Go through the material and copy every line in which "LIST" appears.

[Data records]

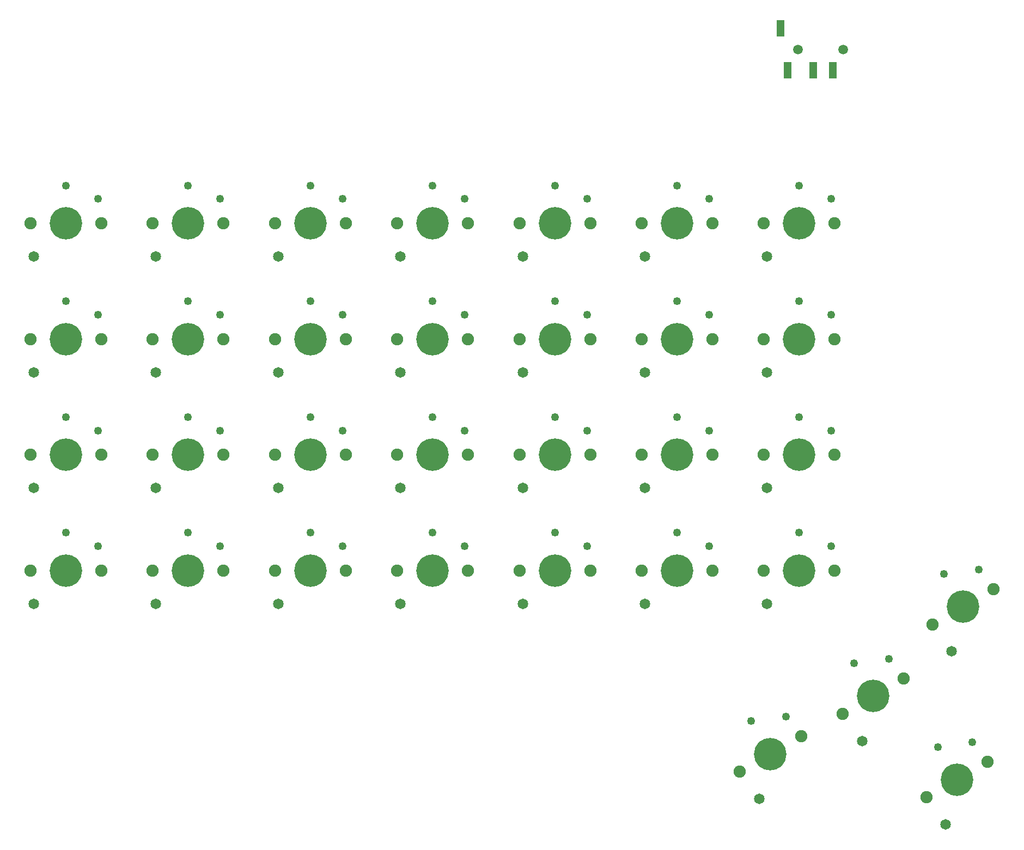
<source format=gbr>
%TF.GenerationSoftware,KiCad,Pcbnew,(6.0.9)*%
%TF.CreationDate,2022-12-02T11:33:43-08:00*%
%TF.ProjectId,keyboard_left,6b657962-6f61-4726-945f-6c6566742e6b,rev?*%
%TF.SameCoordinates,Original*%
%TF.FileFunction,Soldermask,Top*%
%TF.FilePolarity,Negative*%
%FSLAX46Y46*%
G04 Gerber Fmt 4.6, Leading zero omitted, Abs format (unit mm)*
G04 Created by KiCad (PCBNEW (6.0.9)) date 2022-12-02 11:33:43*
%MOMM*%
%LPD*%
G01*
G04 APERTURE LIST*
%ADD10C,1.250000*%
%ADD11C,1.900000*%
%ADD12C,1.650000*%
%ADD13C,5.050000*%
%ADD14C,1.500000*%
%ADD15R,1.200000X2.500000*%
G04 APERTURE END LIST*
D10*
%TO.C,SW27*%
X74500000Y-87700000D03*
D11*
X64000000Y-91500000D03*
D10*
X69500000Y-85600000D03*
D12*
X64500000Y-96650000D03*
D11*
X75000000Y-91500000D03*
D13*
X69500000Y-91500000D03*
%TD*%
%TO.C,SW9*%
X145500000Y-55500000D03*
D10*
X145500000Y-49600000D03*
X150500000Y-51700000D03*
D11*
X151000000Y-55500000D03*
D12*
X140500000Y-60650000D03*
D11*
X140000000Y-55500000D03*
%TD*%
D12*
%TO.C,SW11*%
X140500000Y-96650000D03*
D13*
X145500000Y-91500000D03*
D11*
X140000000Y-91500000D03*
X151000000Y-91500000D03*
D10*
X145500000Y-85600000D03*
X150500000Y-87700000D03*
%TD*%
D13*
%TO.C,SW15*%
X157000000Y-129000000D03*
D11*
X152236860Y-131750000D03*
D12*
X155244873Y-135960031D03*
D11*
X161763140Y-126250000D03*
D10*
X159430127Y-123209103D03*
X154050000Y-123890450D03*
%TD*%
D11*
%TO.C,SW5*%
X121000000Y-109500000D03*
D10*
X131500000Y-105700000D03*
D12*
X121500000Y-114650000D03*
D13*
X126500000Y-109500000D03*
D10*
X126500000Y-103600000D03*
D11*
X132000000Y-109500000D03*
%TD*%
D13*
%TO.C,SW14*%
X170000000Y-142000000D03*
D10*
X167050000Y-136890450D03*
D11*
X174763140Y-139250000D03*
X165236860Y-144750000D03*
D12*
X168244873Y-148960031D03*
D10*
X172430127Y-136209103D03*
%TD*%
D11*
%TO.C,SW21*%
X37000000Y-109500000D03*
D12*
X26500000Y-114650000D03*
D10*
X36500000Y-105700000D03*
D11*
X26000000Y-109500000D03*
D13*
X31500000Y-109500000D03*
D10*
X31500000Y-103600000D03*
%TD*%
D11*
%TO.C,SW3*%
X113000000Y-91500000D03*
X102000000Y-91500000D03*
D10*
X107500000Y-85600000D03*
D13*
X107500000Y-91500000D03*
D10*
X112500000Y-87700000D03*
D12*
X102500000Y-96650000D03*
%TD*%
D11*
%TO.C,SW10*%
X140000000Y-73500000D03*
X151000000Y-73500000D03*
D13*
X145500000Y-73500000D03*
D10*
X145500000Y-67600000D03*
D12*
X140500000Y-78650000D03*
D10*
X150500000Y-69700000D03*
%TD*%
D14*
%TO.C,J1*%
X145287500Y-28437500D03*
X152287500Y-28437500D03*
D15*
X147687500Y-31687500D03*
X150687500Y-31687500D03*
X142587500Y-25187500D03*
X143687500Y-31687500D03*
%TD*%
D12*
%TO.C,SW24*%
X26500000Y-60650000D03*
D10*
X36500000Y-51700000D03*
D13*
X31500000Y-55500000D03*
D10*
X31500000Y-49600000D03*
D11*
X37000000Y-55500000D03*
X26000000Y-55500000D03*
%TD*%
%TO.C,SW26*%
X75000000Y-73500000D03*
D12*
X64500000Y-78650000D03*
D10*
X69500000Y-67600000D03*
X74500000Y-69700000D03*
D13*
X69500000Y-73500000D03*
D11*
X64000000Y-73500000D03*
%TD*%
D12*
%TO.C,SW16*%
X139244873Y-144960031D03*
D11*
X145763140Y-135250000D03*
X136236860Y-140750000D03*
D10*
X138050000Y-132890450D03*
D13*
X141000000Y-138000000D03*
D10*
X143430127Y-132209103D03*
%TD*%
%TO.C,SW2*%
X112500000Y-69700000D03*
D12*
X102500000Y-78650000D03*
D10*
X107500000Y-67600000D03*
D13*
X107500000Y-73500000D03*
D11*
X102000000Y-73500000D03*
X113000000Y-73500000D03*
%TD*%
%TO.C,SW25*%
X75000000Y-55500000D03*
D10*
X74500000Y-51700000D03*
X69500000Y-49600000D03*
D13*
X69500000Y-55500000D03*
D12*
X64500000Y-60650000D03*
D11*
X64000000Y-55500000D03*
%TD*%
%TO.C,SW13*%
X166186860Y-117859550D03*
D13*
X170950000Y-115109550D03*
D10*
X173380127Y-109318653D03*
D12*
X169194873Y-122069581D03*
D10*
X168000000Y-110000000D03*
D11*
X175713140Y-112359550D03*
%TD*%
D13*
%TO.C,SW32*%
X88500000Y-109500000D03*
D10*
X93500000Y-105700000D03*
X88500000Y-103600000D03*
D11*
X83000000Y-109500000D03*
X94000000Y-109500000D03*
D12*
X83500000Y-114650000D03*
%TD*%
D13*
%TO.C,SW12*%
X145500000Y-109500000D03*
D10*
X150500000Y-105700000D03*
D11*
X140000000Y-109500000D03*
X151000000Y-109500000D03*
D10*
X145500000Y-103600000D03*
D12*
X140500000Y-114650000D03*
%TD*%
D11*
%TO.C,SW18*%
X56000000Y-91500000D03*
D10*
X50500000Y-85600000D03*
X55500000Y-87700000D03*
D11*
X45000000Y-91500000D03*
D13*
X50500000Y-91500000D03*
D12*
X45500000Y-96650000D03*
%TD*%
%TO.C,SW29*%
X83500000Y-60650000D03*
D10*
X93500000Y-51700000D03*
D11*
X94000000Y-55500000D03*
X83000000Y-55500000D03*
D10*
X88500000Y-49600000D03*
D13*
X88500000Y-55500000D03*
%TD*%
D11*
%TO.C,SW28*%
X64000000Y-109500000D03*
X75000000Y-109500000D03*
D10*
X74500000Y-105700000D03*
D12*
X64500000Y-114650000D03*
D13*
X69500000Y-109500000D03*
D10*
X69500000Y-103600000D03*
%TD*%
D11*
%TO.C,SW30*%
X83000000Y-73500000D03*
D12*
X83500000Y-78650000D03*
D11*
X94000000Y-73500000D03*
D10*
X88500000Y-67600000D03*
D13*
X88500000Y-73500000D03*
D10*
X93500000Y-69700000D03*
%TD*%
D12*
%TO.C,SW8*%
X121500000Y-60650000D03*
D10*
X131500000Y-51700000D03*
D11*
X132000000Y-55500000D03*
X121000000Y-55500000D03*
D13*
X126500000Y-55500000D03*
D10*
X126500000Y-49600000D03*
%TD*%
D11*
%TO.C,SW1*%
X113000000Y-55500000D03*
D13*
X107500000Y-55500000D03*
D10*
X112500000Y-51700000D03*
D12*
X102500000Y-60650000D03*
D11*
X102000000Y-55500000D03*
D10*
X107500000Y-49600000D03*
%TD*%
%TO.C,SW7*%
X126500000Y-67600000D03*
D11*
X121000000Y-73500000D03*
D13*
X126500000Y-73500000D03*
D10*
X131500000Y-69700000D03*
D11*
X132000000Y-73500000D03*
D12*
X121500000Y-78650000D03*
%TD*%
D13*
%TO.C,SW31*%
X88500000Y-91500000D03*
D11*
X83000000Y-91500000D03*
D10*
X93500000Y-87700000D03*
X88500000Y-85600000D03*
D12*
X83500000Y-96650000D03*
D11*
X94000000Y-91500000D03*
%TD*%
D13*
%TO.C,SW23*%
X31500000Y-73500000D03*
D11*
X37000000Y-73500000D03*
X26000000Y-73500000D03*
D10*
X31500000Y-67600000D03*
X36500000Y-69700000D03*
D12*
X26500000Y-78650000D03*
%TD*%
%TO.C,SW6*%
X121500000Y-96650000D03*
D10*
X131500000Y-87700000D03*
D11*
X121000000Y-91500000D03*
X132000000Y-91500000D03*
D13*
X126500000Y-91500000D03*
D10*
X126500000Y-85600000D03*
%TD*%
%TO.C,SW22*%
X36500000Y-87700000D03*
D11*
X26000000Y-91500000D03*
D10*
X31500000Y-85600000D03*
D13*
X31500000Y-91500000D03*
D12*
X26500000Y-96650000D03*
D11*
X37000000Y-91500000D03*
%TD*%
D12*
%TO.C,SW17*%
X45500000Y-114650000D03*
D11*
X56000000Y-109500000D03*
D13*
X50500000Y-109500000D03*
D11*
X45000000Y-109500000D03*
D10*
X50500000Y-103600000D03*
X55500000Y-105700000D03*
%TD*%
D12*
%TO.C,SW4*%
X102500000Y-114650000D03*
D13*
X107500000Y-109500000D03*
D10*
X107500000Y-103600000D03*
D11*
X102000000Y-109500000D03*
D10*
X112500000Y-105700000D03*
D11*
X113000000Y-109500000D03*
%TD*%
D10*
%TO.C,SW20*%
X50500000Y-49600000D03*
D11*
X45000000Y-55500000D03*
D10*
X55500000Y-51700000D03*
D13*
X50500000Y-55500000D03*
D11*
X56000000Y-55500000D03*
D12*
X45500000Y-60650000D03*
%TD*%
D11*
%TO.C,SW19*%
X45000000Y-73500000D03*
D13*
X50500000Y-73500000D03*
D10*
X55500000Y-69700000D03*
D11*
X56000000Y-73500000D03*
D12*
X45500000Y-78650000D03*
D10*
X50500000Y-67600000D03*
%TD*%
M02*

</source>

[/Data records]

- _Expected answer_:
G04 APERTURE LIST*
G04 APERTURE END LIST*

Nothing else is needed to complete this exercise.